The highlight, he says, came when a girl who’d been quiet up to that point held up her hand to contribute to the discussion. After she spoke, Vatanparast gently encouraged her to think even more broadly. She took up his challenge, answering his new questions with enthusiasm. “She was bursting with ideas,” recalls Vatanparast. The next day, the project’s community coordinator told Hassan the girl’s mother had recounted to her how excited the girl was when she got home, saying how good it felt to think outside the box and think about what role she and other youth in the community could play in bringing about positive change.
“If the only thing that comes out of that community engagement event was changing the way of thinking in even just one youth, that’s a major impact,” says Vatanparast. “That is my hope: that over the next few years, we can help them set an example as an Indigenous community that takes ownership of the problems they have proactively…with solutions generated by the community, not by outsiders. Then they can go to other communities and share their success story.”

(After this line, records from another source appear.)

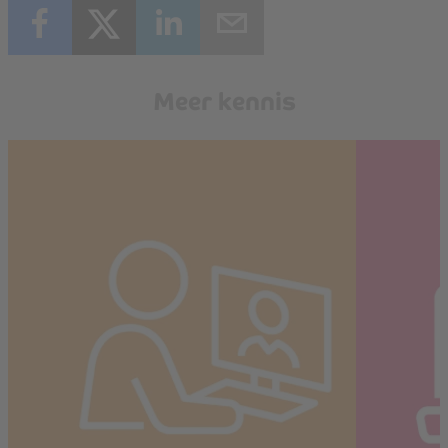
Meer kennis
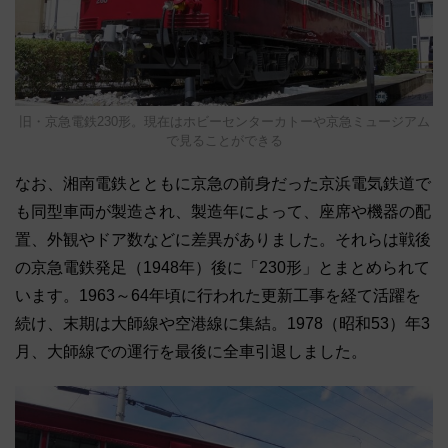
旧・京急電鉄230形。現在はホビーセンターカトーや京急ミュージアム
で見ることができる
なお、湘南電鉄とともに京急の前身だった京浜電気鉄道で
も同型車両が製造され、製造年によって、座席や機器の配
置、外観やドア数などに差異がありました。それらは戦後
の京急電鉄発足（1948年）後に「230形」とまとめられて
います。1963～64年頃に行われた更新工事を経て活躍を
続け、末期は大師線や空港線に集結。1978（昭和53）年3
月、大師線での運行を最後に全車引退しました。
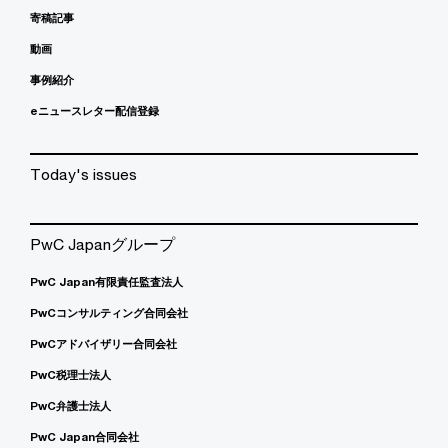
寄稿記事
動画
事例紹介
eニュースレター配信登録
Today's issues
PwC Japanグループ
PwC Japan有限責任監査法人
PwCコンサルティング合同会社
PwCアドバイザリー合同会社
PwC税理士法人
PwC弁護士法人
PwC Japan合同会社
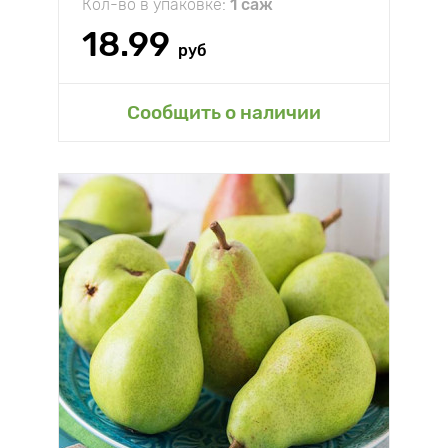
Кол-во в упаковке:
1 саж
18.99
руб
Сообщить о наличии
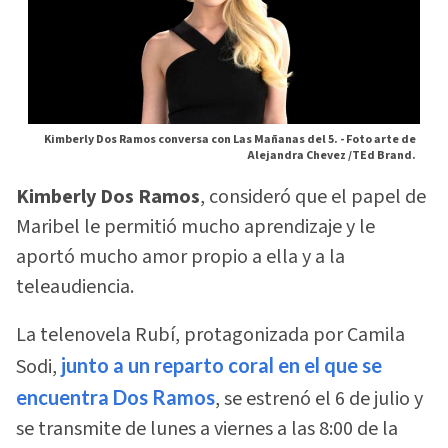
Kimberly Dos Ramos conversa con Las Mañanas del 5. -
Foto arte de
Alejandra Chevez /TEd Brand.
Kimberly Dos Ramos
, consideró que el papel de
Maribel le permitió mucho aprendizaje y le
aportó mucho amor propio a ella y a la
teleaudiencia.
La telenovela Rubí, protagonizada por Camila
Sodi,
junto a un reparto coral en el que se
encuentra Dos Ramos
, se estrenó el 6 de julio y
se transmite de lunes a viernes a las 8:00 de la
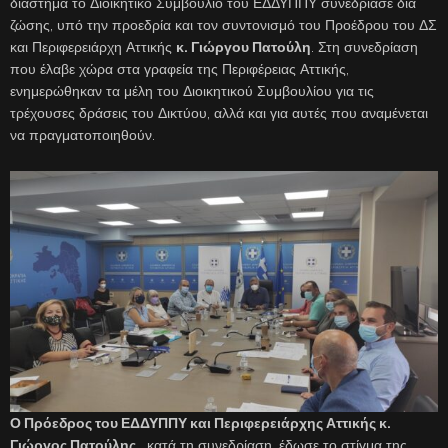
διάστημα το Διοικητικό Συμβούλιο του ΕΔΔΥΠΠΥ συνεδρίασε δια
ζώσης, υπό την προεδρία και τον συντονισμό του Προέδρου του ΔΣ
και Περιφερειάρχη Αττικής
κ. Γιώργου Πατούλη
. Στη συνεδρίαση
που έλαβε χώρα στα γραφεία της Περιφέρειας Αττικής,
ενημερώθηκαν τα μέλη του Διοικητικού Συμβουλίου για τις
τρέχουσες δράσεις του Δικτύου, αλλά και για αυτές που αναμένεται
να πραγματοποιηθούν.
Ο Πρόεδρος του ΕΔΔΥΠΠΥ και Περιφερειάρχης Αττικής κ.
Γιώργος Πατούλης,
κατά τη συνεδρίαση, έδωσε το στίγμα της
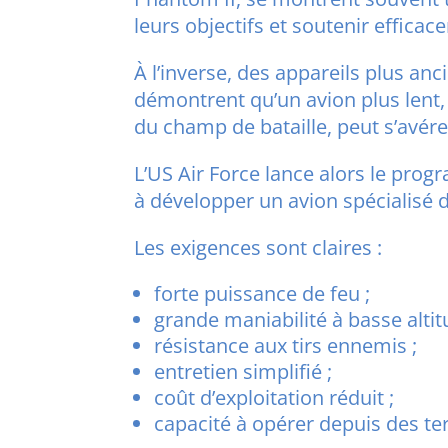
leurs objectifs et soutenir effica
À l’inverse, des appareils plus a
démontrent qu’un avion plus lent
du champ de bataille, peut s’avér
L’US Air Force lance alors le pro
à développer un avion spécialisé 
Les exigences sont claires :
forte puissance de feu ;
grande maniabilité à basse altit
résistance aux tirs ennemis ;
entretien simplifié ;
coût d’exploitation réduit ;
capacité à opérer depuis des t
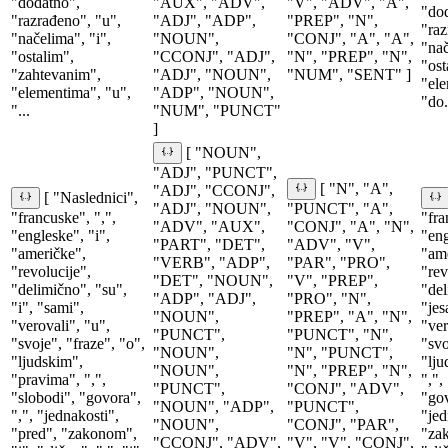
"dodatno",
"AUX", "ADV",
"V", "ADV", "A",
"do
"razrađeno", "u",
"ADJ", "ADP",
"PREP", "N",
"raz
"načelima", "i",
"NOUN",
"CONJ", "A", "A",
"nač
"ostalim",
"CCONJ", "ADJ",
"N", "PREP", "N",
"ost
"zahtevanim",
"ADJ", "NOUN",
"NUM", "SENT" ]
"ele
"elementima", "u",
"ADP", "NOUN",
"do.
"...
"NUM", "PUNCT"
]
[ "NOUN",
"ADJ", "PUNCT",
[ "N", "A",
"ADJ", "CCONJ",
[ "Naslednici",
"ADJ", "NOUN",
"PUNCT", "A",
"francuske", ",",
"fra
"ADV", "AUX",
"CONJ", "A", "N",
"engleske", "i",
"eng
"PART", "DET",
"ADV", "V",
"američke",
"ame
"VERB", "ADP",
"PAR", "PRO",
"revolucije",
"rev
"DET", "NOUN",
"V", "PREP",
"delimično", "su",
"del
"ADP", "ADJ",
"PRO", "N",
"i", "sami",
"jes
"NOUN",
"PREP", "A", "N",
"verovali", "u",
"ver
"PUNCT",
"PUNCT", "N",
"svoje", "fraze", "o",
"svo
"NOUN",
"N", "PUNCT",
"ljudskim",
"lju
"NOUN",
"N", "PREP", "N",
"pravima", ",",
",",
"PUNCT",
"CONJ", "ADV",
"slobodi", "govora",
"gov
"NOUN", "ADP",
"PUNCT",
",", "jednakosti",
"jed
"NOUN",
"CONJ", "PAR",
"pred", "zakonom",
"zak
"CCONJ", "ADV",
"V", "V", "CONJ",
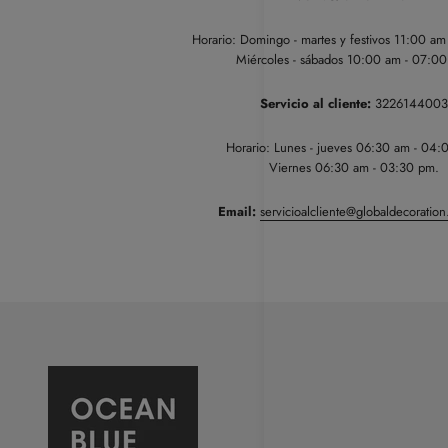
Horario: Domingo - martes y festivos 11:00 a
Miércoles - sábados 10:00 am - 07:0
Servicio al cliente:
3226144003
Horario: Lunes - jueves 06:30 am - 04:
Viernes 06:30 am - 03:30 pm.
Email:
servicioalcliente@globaldecoratio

Mona Alidadi, Odette Wills, Karim Karbin, Hassan Vatanparast, Mojtaba Shafiee, Michele Monroy Valle de Trejo, Zoe Longworth, Shafaq Saleem, Kelly Tan, Izuchukwi Ejie Photographer: Debra Marshall
When he reflects on his remarkable journey from training as a physician in Iran to becoming a leading researcher in Saskatchewan, Dr. Hassan Vatanparast is struck by the powerful influence his experiences have had on his career and his life. His commitment to improving health in disadvantaged populations – particularly their youngest members – has left a lasting mark on the landscape of public health research. The 2023 recipient of SHRF's Achievement Award, Hassan has made an impact that extends far beyond academic publications and achievements. He has touched countless lives, from the rural villages of Iran to the Indigenous communities of Saskatchewan. His story is a testament to the change that’s possible through the efforts of passionate individuals committed to making a difference.